Im Darknet bzw. Tor-Netzwerk möchte man genau das verhindern. Sender (Client) und Empfänger (Server) sollen unbekannt, die Beteiligten anonym bleiben. Im Tor-Netzwerk kommunizieren Client und Server niemals direkt miteinander, sondern es werden mindestens 3 Knoten dazwischen geschaltet. Das Prinzip kennen wir auch aus der VPN-Technik, wobei hier lediglich ein einziger Proxy-Server die Kommunikation übernimmt.

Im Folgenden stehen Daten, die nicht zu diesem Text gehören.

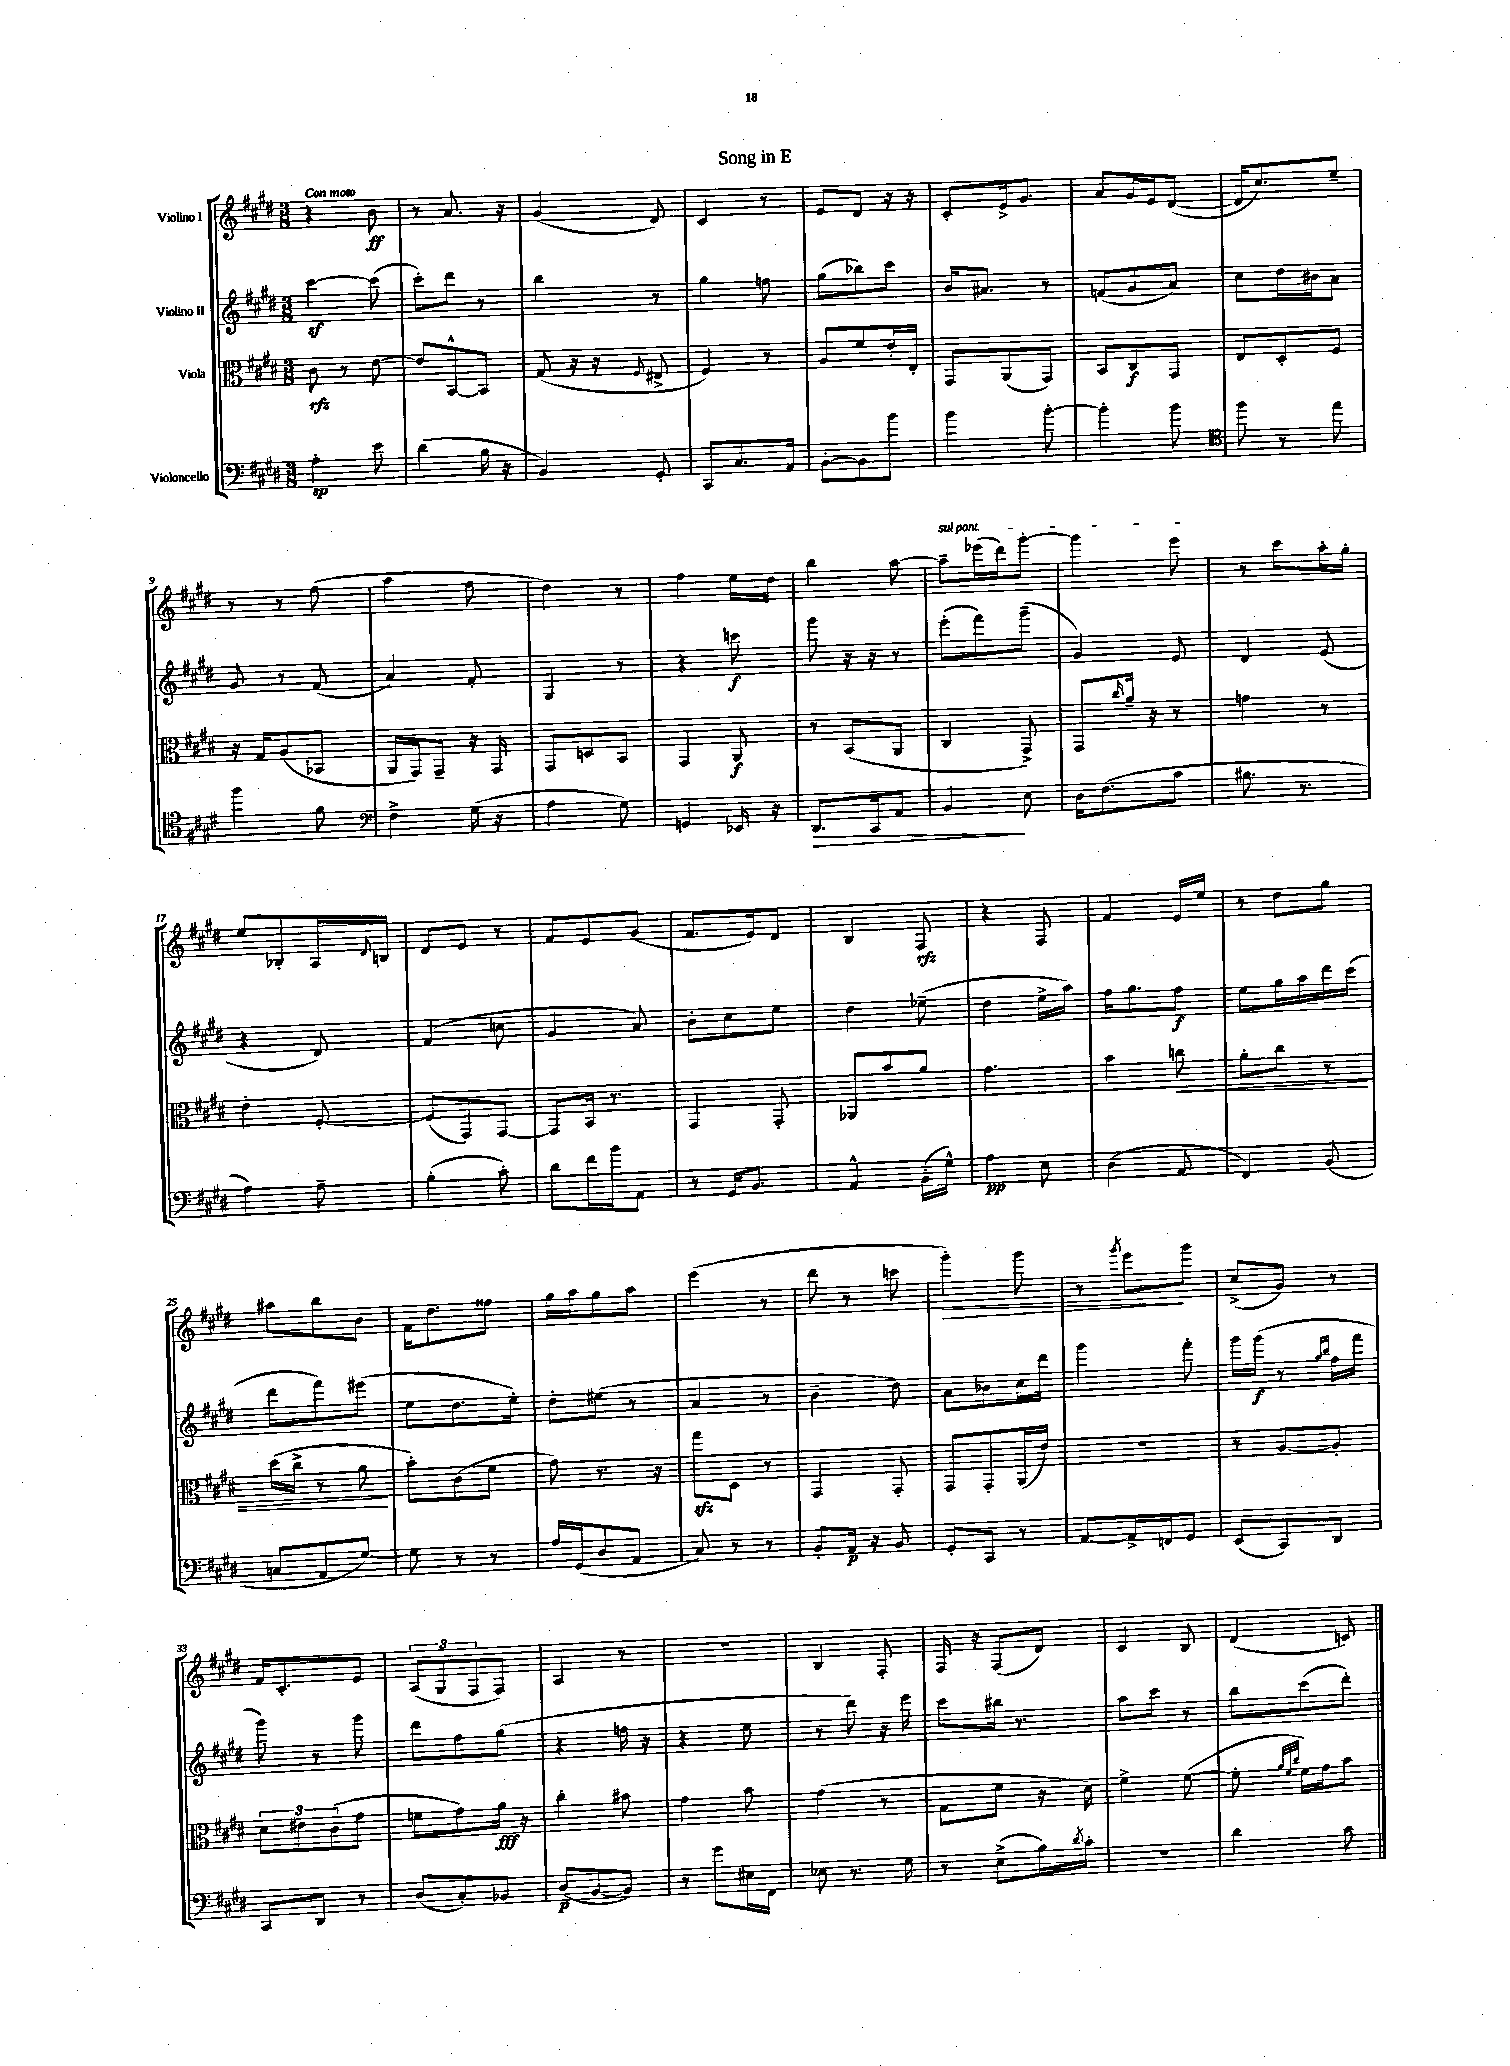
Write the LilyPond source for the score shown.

In folgender Grafik wird das Prinzip deutlich. Der Anwender möchte eine Webseite aufrufen. Dazu verbindet er sich mit einem Knoten aus dem Tor-Netzwerk. Dieser Knoten wird auch als Entry-Node (node zu Deutsch Knoten) bezeichnet, weil dieser den Einstieg/Start beschreibt. Von nun an läuft die Anfrage über einen oder mehrere Knoten, wobei jedes mal die Daten erneut verschlüsselt werden. D.h. nur die beiden Knoten, die miteinander kommuniziert haben, können die Information entschlüsseln. Ein einzelner Knoten kann also die gesamte Nachricht nicht entschlüsseln, sondern nur seinen Teil. Ein cleveres Prinzip einer verteilten Verschlüsselung.

Im Darknet bzw. Tor-Netzwerk erfolgt die Kommunikation verschlüsselt über Torknoten
Im Darknet bzw. Tor-Netzwerk erfolgt die Kommunikation verschlüsselt über Torknoten

An dieser Stelle sollte auch klar werden, wie der zentrale Aspekt "Anonymität" ermöglicht wird. Die Datenkommunikation erfolgt über viele Tor-Knoten, welche die Herkunft der Anfrage verschleiern. Am Endpunkt (in diesem Beispiel die Webseite) weiß niemand, wer die Anfrage gestellt hat.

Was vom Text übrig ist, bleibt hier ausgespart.